Mirándose en el espejo de sus superiores jerárquicos, también en Baleares los partidos del Govern se han manifestado por separado el 8 de marzo, en una jornada que este año ha tenido menos de celebración que de crispación a causa del cacao legislativo originado por el excéntrico grupo de dirigentes del ministerio de Igualdad que Pedro Sánchez ha asumido como propio. El anuncio de un proyecto de ley de paridad en las empresas y las administraciones por parte del presidente justo antes del Día de la Mujer ha sido el estéril intento de diluir los efectos de la ley del ‘sólo sí es sí' –camino de las 800 rebajas de pena de pederastas y violadores, y seguirán aumentando– y las demoledoras consecuencias del Tito Berni y sus lúbricos festejos.
La inhóspita ruptura del feminismo es el reflejo del fin de la coalición de gobierno, aunque nadie se moverá de sus despachos y sus emolumentos, ni en Madrid ni en el Govern de Armengol; la presidenta recorrió las calles todavía bajo los efectos de la negativa de su PSOE a avalar el acuerdo del Parlament de prohibir determinados aumentos de los alquileres de vivienda. Los epítetos que le han dedicado sus aliados –traición, indecencia–, sólo se aproximan a los intercambiados en el Congreso entre socialistas y Podemos a cuenta del inicio de la tramitación de la reforma de la malhadada Ley de Garantía de la Libertad Sexual. La diputada balear de Podemos Lucía Muñoz finalizaba una exaltada diatriba con la conclusión de que quienes no comulgan con sus ideas forman parte del «puñado de fascistas». Podemos en estado puro.
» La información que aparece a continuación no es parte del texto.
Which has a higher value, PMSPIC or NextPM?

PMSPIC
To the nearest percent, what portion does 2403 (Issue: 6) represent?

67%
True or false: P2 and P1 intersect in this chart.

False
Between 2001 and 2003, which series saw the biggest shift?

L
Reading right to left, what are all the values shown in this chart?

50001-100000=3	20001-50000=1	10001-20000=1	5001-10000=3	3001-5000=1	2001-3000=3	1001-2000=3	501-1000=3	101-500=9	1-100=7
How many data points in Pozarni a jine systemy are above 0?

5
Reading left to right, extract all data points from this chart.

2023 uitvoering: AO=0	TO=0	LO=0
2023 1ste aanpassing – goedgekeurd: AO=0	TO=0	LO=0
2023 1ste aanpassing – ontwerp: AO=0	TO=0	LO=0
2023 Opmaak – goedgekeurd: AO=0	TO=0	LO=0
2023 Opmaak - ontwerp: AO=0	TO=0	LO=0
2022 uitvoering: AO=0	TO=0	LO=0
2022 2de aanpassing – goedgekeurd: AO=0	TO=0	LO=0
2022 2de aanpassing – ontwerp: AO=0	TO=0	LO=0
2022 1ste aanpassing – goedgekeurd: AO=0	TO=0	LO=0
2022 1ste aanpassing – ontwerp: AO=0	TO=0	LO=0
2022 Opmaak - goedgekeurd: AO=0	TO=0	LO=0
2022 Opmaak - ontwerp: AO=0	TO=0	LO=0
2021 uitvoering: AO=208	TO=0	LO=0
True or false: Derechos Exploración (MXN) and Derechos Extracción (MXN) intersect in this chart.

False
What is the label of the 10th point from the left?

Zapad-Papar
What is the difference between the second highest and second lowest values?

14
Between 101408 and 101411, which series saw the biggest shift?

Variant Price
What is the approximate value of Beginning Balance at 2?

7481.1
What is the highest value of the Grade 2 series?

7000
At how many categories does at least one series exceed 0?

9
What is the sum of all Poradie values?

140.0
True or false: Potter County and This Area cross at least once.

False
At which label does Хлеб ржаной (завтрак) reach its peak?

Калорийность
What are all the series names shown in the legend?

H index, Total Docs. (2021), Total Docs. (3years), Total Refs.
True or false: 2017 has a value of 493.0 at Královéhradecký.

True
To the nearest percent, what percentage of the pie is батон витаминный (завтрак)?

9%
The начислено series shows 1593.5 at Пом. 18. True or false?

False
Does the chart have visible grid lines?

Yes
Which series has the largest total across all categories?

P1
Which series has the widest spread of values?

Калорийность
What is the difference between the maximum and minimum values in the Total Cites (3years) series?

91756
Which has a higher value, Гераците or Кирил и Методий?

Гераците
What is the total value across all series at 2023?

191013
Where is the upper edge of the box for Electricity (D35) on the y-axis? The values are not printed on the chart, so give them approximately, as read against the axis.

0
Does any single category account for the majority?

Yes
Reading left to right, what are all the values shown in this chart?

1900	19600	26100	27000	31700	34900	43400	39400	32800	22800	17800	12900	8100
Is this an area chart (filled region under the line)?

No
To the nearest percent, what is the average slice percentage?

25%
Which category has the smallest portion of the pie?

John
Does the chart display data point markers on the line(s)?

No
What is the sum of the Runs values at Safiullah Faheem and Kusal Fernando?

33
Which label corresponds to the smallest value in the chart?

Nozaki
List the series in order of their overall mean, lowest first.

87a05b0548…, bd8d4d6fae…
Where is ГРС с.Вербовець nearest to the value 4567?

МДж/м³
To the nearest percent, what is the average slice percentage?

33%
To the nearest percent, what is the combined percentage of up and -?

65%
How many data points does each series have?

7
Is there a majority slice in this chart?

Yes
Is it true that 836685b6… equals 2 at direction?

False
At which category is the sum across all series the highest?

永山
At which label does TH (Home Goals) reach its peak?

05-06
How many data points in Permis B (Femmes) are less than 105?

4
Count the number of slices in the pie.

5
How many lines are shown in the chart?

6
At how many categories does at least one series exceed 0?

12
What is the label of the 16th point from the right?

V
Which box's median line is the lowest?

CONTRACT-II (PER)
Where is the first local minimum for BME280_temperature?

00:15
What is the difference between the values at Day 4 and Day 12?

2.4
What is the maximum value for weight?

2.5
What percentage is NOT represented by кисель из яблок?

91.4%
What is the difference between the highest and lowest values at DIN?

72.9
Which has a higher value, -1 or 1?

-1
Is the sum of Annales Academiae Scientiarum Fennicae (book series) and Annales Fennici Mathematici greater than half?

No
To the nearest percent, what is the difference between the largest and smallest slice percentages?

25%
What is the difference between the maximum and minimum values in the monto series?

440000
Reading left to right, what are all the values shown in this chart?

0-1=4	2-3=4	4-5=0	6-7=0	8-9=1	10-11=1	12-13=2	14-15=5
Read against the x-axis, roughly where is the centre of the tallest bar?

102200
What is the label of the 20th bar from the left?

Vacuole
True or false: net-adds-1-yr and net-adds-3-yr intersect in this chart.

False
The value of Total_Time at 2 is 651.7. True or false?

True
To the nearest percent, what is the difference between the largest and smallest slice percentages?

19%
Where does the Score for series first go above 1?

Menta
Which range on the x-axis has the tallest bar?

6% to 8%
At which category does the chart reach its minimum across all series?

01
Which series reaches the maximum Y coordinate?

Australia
En plena contienda, Sánchez se ha sacado de la manga la idea de una ley de paridad que obligará a empresas y administraciones a repartir la dirección entre hombres y mujeres más o menos a partes iguales. Y una causa legítima, el acceso normal de la mujer a cualquier puesto ejecutivo se fundamentará sobre una selección por exclusión cuando el talento nunca ha precisado de ley alguna para manifestarse ni se asocia únicamente a un sexo u otro. Y aunque pueda sonar a guasa: la aplicación de esa ley puede verse dificultada por otro producto de la extravagante factoría de Podemos, la ley trans, mediante la que cada persona puede decidir acerca de su género al margen de la biología, con la posible incidencia en la composición de consejos de administración.
La ley de la paridad tiene la apariencia de convertirse en una baza más en manos de un gobierno cuya vocación intervencionista es agobiante. Hacen leyes sobre el sexo biológico y pretenden determinar las relaciones entre personas, incluso las íntimas –ahí están la ministra Montero y su secretaria de Estado: la una incorporando el placer sexual de las señoras a la agenda política y la otra «escandalizada» por el elevado porcentaje de muchachas que prefieren el sexo con hombres y no en solitario–; y si han llegado al extremo de sostener que los niños no son de los padres, no sorprende que quieran regular la maternidad, lo que se debe comer y cómo tenemos que afrontar la muerte; frente a lo que las rígidas normas para tener una mascota son una anécdota. Y, pronto, esa nueva obligación para las empresas, como si no estuvieran ya suficientemente controladas. Corren malos tiempos, quizá no tanto para la lírica como para el sentido común.